Another factor, Gleason says, is that if half of a company's workers are illegal, then ICE could argue that so are half of the profits. And if an employer is providing shelter to illegal workers, then that property can be seized as well.
ICE's Sibley says there is no way to know for sure if ICE will go after company assets, or how much it might seek. He sums it up this way: "There is no exact formula that says, if this, then that."

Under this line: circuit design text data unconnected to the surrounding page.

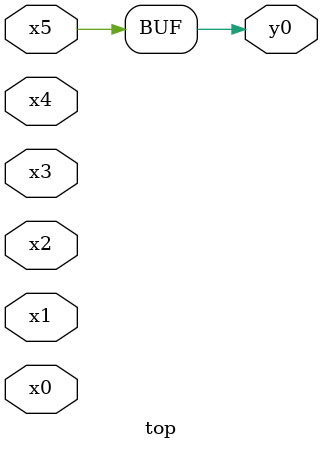
<source format=v>
module top( x0 , x1 , x2 , x3 , x4 , x5 , y0 );
  input x0 , x1 , x2 , x3 , x4 , x5 ;
  output y0 ;
  assign y0 = x5 ;
endmodule

</source>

John Worrall, a professor of criminology at the University of Texas at Dallas, last year published a study of asset forfeiture, entitled "Is Policing for Profit?" In the study Worrall lists various experts' general criticisms of forfeiture. Among them: that the procedure encourages policing for profit by targeting assets rather than crimes, that 80 percent of all seizures are unaccompanied by any criminal prosecution, and that it is "predatory public finance" because it tends to target offenses that are both frequently repeated and victimless.

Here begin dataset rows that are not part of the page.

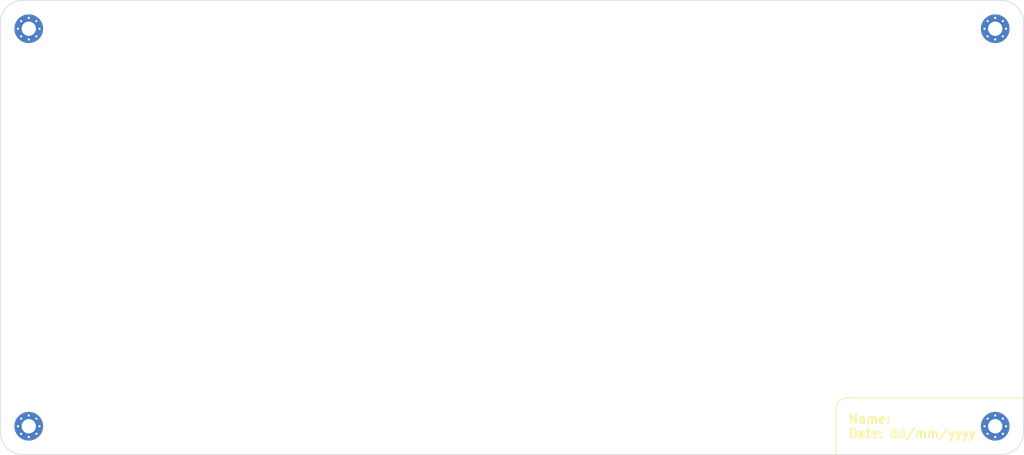
<source format=kicad_pcb>
(kicad_pcb (version 20211014) (generator pcbnew)

  (general
    (thickness 1.6)
  )

  (paper "A4")
  (layers
    (0 "F.Cu" signal)
    (31 "B.Cu" signal)
    (32 "B.Adhes" user "B.Adhesive")
    (33 "F.Adhes" user "F.Adhesive")
    (34 "B.Paste" user)
    (35 "F.Paste" user)
    (36 "B.SilkS" user "B.Silkscreen")
    (37 "F.SilkS" user "F.Silkscreen")
    (38 "B.Mask" user)
    (39 "F.Mask" user)
    (40 "Dwgs.User" user "User.Drawings")
    (41 "Cmts.User" user "User.Comments")
    (42 "Eco1.User" user "User.Eco1")
    (43 "Eco2.User" user "User.Eco2")
    (44 "Edge.Cuts" user)
    (45 "Margin" user)
    (46 "B.CrtYd" user "B.Courtyard")
    (47 "F.CrtYd" user "F.Courtyard")
    (48 "B.Fab" user)
    (49 "F.Fab" user)
    (50 "User.1" user)
    (51 "User.2" user)
    (52 "User.3" user)
    (53 "User.4" user)
    (54 "User.5" user)
    (55 "User.6" user)
    (56 "User.7" user)
    (57 "User.8" user)
    (58 "User.9" user)
  )

  (setup
    (stackup
      (layer "F.SilkS" (type "Top Silk Screen"))
      (layer "F.Paste" (type "Top Solder Paste"))
      (layer "F.Mask" (type "Top Solder Mask") (thickness 0.01))
      (layer "F.Cu" (type "copper") (thickness 0.035))
      (layer "dielectric 1" (type "core") (thickness 1.51) (material "FR4") (epsilon_r 4.5) (loss_tangent 0.02))
      (layer "B.Cu" (type "copper") (thickness 0.035))
      (layer "B.Mask" (type "Bottom Solder Mask") (thickness 0.01))
      (layer "B.Paste" (type "Bottom Solder Paste"))
      (layer "B.SilkS" (type "Bottom Silk Screen"))
      (copper_finish "None")
      (dielectric_constraints no)
    )
    (pad_to_mask_clearance 0)
    (pcbplotparams
      (layerselection 0x00010fc_ffffffff)
      (disableapertmacros false)
      (usegerberextensions false)
      (usegerberattributes true)
      (usegerberadvancedattributes true)
      (creategerberjobfile true)
      (svguseinch false)
      (svgprecision 6)
      (excludeedgelayer true)
      (plotframeref false)
      (viasonmask false)
      (mode 1)
      (useauxorigin false)
      (hpglpennumber 1)
      (hpglpenspeed 20)
      (hpglpendiameter 15.000000)
      (dxfpolygonmode true)
      (dxfimperialunits true)
      (dxfusepcbnewfont true)
      (psnegative false)
      (psa4output false)
      (plotreference true)
      (plotvalue true)
      (plotinvisibletext false)
      (sketchpadsonfab false)
      (subtractmaskfromsilk false)
      (outputformat 1)
      (mirror false)
      (drillshape 1)
      (scaleselection 1)
      (outputdirectory "")
    )
  )

  (net 0 "")

  (footprint "MountingHole:MountingHole_3.2mm_M3_Pad_Via" (layer "F.Cu") (at 256.322102 27.722102))

  (footprint "MountingHole:MountingHole_3.2mm_M3_Pad_Via" (layer "F.Cu") (at 256.322102 116.622102))

  (footprint "MountingHole:MountingHole_3.2mm_M3_Pad_Via" (layer "F.Cu") (at 40.422102 116.622102))

  (footprint "MountingHole:MountingHole_3.2mm_M3_Pad_Via" (layer "F.Cu") (at 40.422102 27.722102))

  (gr_line (start 220.762102 122.972102) (end 220.762102 112.812102) (layer "F.SilkS") (width 0.2) (tstamp 03288680-bfdc-448e-8543-43d2898553b2))
  (gr_line (start 223.302102 110.272102) (end 262.672102 110.272102) (layer "F.SilkS") (width 0.2) (tstamp 31e6c60f-50fa-435e-bb9b-2ad8a47f57e3))
  (gr_arc (start 220.762102 112.812102) (mid 221.50605 111.01605) (end 223.302102 110.272102) (layer "F.SilkS") (width 0.2) (tstamp 71862711-a9c3-40ba-a96e-e4f3677b7370))
  (gr_line (start 34.072102 26.452102) (end 34.072102 117.892102) (layer "Edge.Cuts") (width 0.15) (tstamp 5d33cbde-b48e-4912-95ff-bf6f4c407368))
  (gr_line (start 262.672102 117.892102) (end 262.672102 26.452102) (layer "Edge.Cuts") (width 0.15) (tstamp 69b3694d-c4f5-4faa-ad01-3b46557dfc7e))
  (gr_arc (start 34.072102 26.452102) (mid 35.56 22.86) (end 39.152102 21.372102) (layer "Edge.Cuts") (width 0.15) (tstamp 79f3f6b4-8572-4a1f-952d-a163f3a5d654))
  (gr_line (start 39.152102 122.972102) (end 257.592102 122.972102) (layer "Edge.Cuts") (width 0.15) (tstamp 7f3b4870-ee01-4718-94be-bfe3dde9482b))
  (gr_line (start 257.592102 21.372102) (end 39.152102 21.372102) (layer "Edge.Cuts") (width 0.15) (tstamp 8fde5818-de08-4664-a540-6639aa737732))
  (gr_arc (start 257.592102 21.372102) (mid 261.184202 22.86) (end 262.672102 26.452102) (layer "Edge.Cuts") (width 0.15) (tstamp a91f98c0-80eb-4732-9bbb-496135893057))
  (gr_arc (start 262.672102 117.892102) (mid 261.184204 121.484204) (end 257.592102 122.972102) (layer "Edge.Cuts") (width 0.15) (tstamp b6aad993-6b23-43e8-8f82-ab3af0a3baec))
  (gr_arc (start 39.152102 122.972102) (mid 35.56 121.484204) (end 34.072102 117.892102) (layer "Edge.Cuts") (width 0.15) (tstamp ddbb7dae-8edf-41da-865c-beae8c528086))
  (gr_text "Name: \nDate: dd/mm/yyyy" (at 223.302102 116.622102) (layer "F.SilkS") (tstamp dd6a6b0d-a8ad-46d0-ba9e-dc6027490cf9)
    (effects (font (size 2 2) (thickness 0.4)) (justify left))
  )

)

</source>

Worrall says his study found that "money matters," especially to local law enforcement when they receive a share. And he acknowledges that there have been some abuses by some agencies. But he adds, "We [the study] could not say forfeiture concerns superseded crime concerns."
Worrall, who often consults with law enforcement agencies, has his own opinion about seizing assets. "Forfeiture is a profoundly useful law enforcement strategy," he allows. "Hitting criminals where it hurts makes considerable sense, and even more sense in these times of economic turmoil."
If corporations want to avoid nasty asset forfeitures and other penalties, then the key is compliance, says attorney W. Stephen Cannon, chairman of the law firm Constantine Cannon in Washington, D.C. Cannon was general counsel of now-defunct retailer Circuit City Stores Inc., from 1994 to 2005; he now serves as outside general counsel to a group representing the country's largest retailers, the Retail Industry Leaders Association. Although he had no work site problems at Circuit City, Cannon calls the recent ICE raids and their resulting deals a "pretty amazing" development.
He explains that most retailers have a strong compliance program in place, starting with a federal I-9 form to verify each job applicant's employment eligibility. Beyond that, Cannon says, a company's internal auditing process checks compliance with good employment practices. "Given good-faith efforts to comply with the law," he asks, "under what circumstances does something justify criminal prosecution of a company?"
Gonzalez, the immigration attorney, would really like to know the answer to that one. She reasons that ICE could engender more corporate compliance if it provides employers with civil warnings and fines before escalating into criminal prosecution. Besides, Gonzalez argues, "in today's economy it serves no purpose to bankrupt and jail America's employers."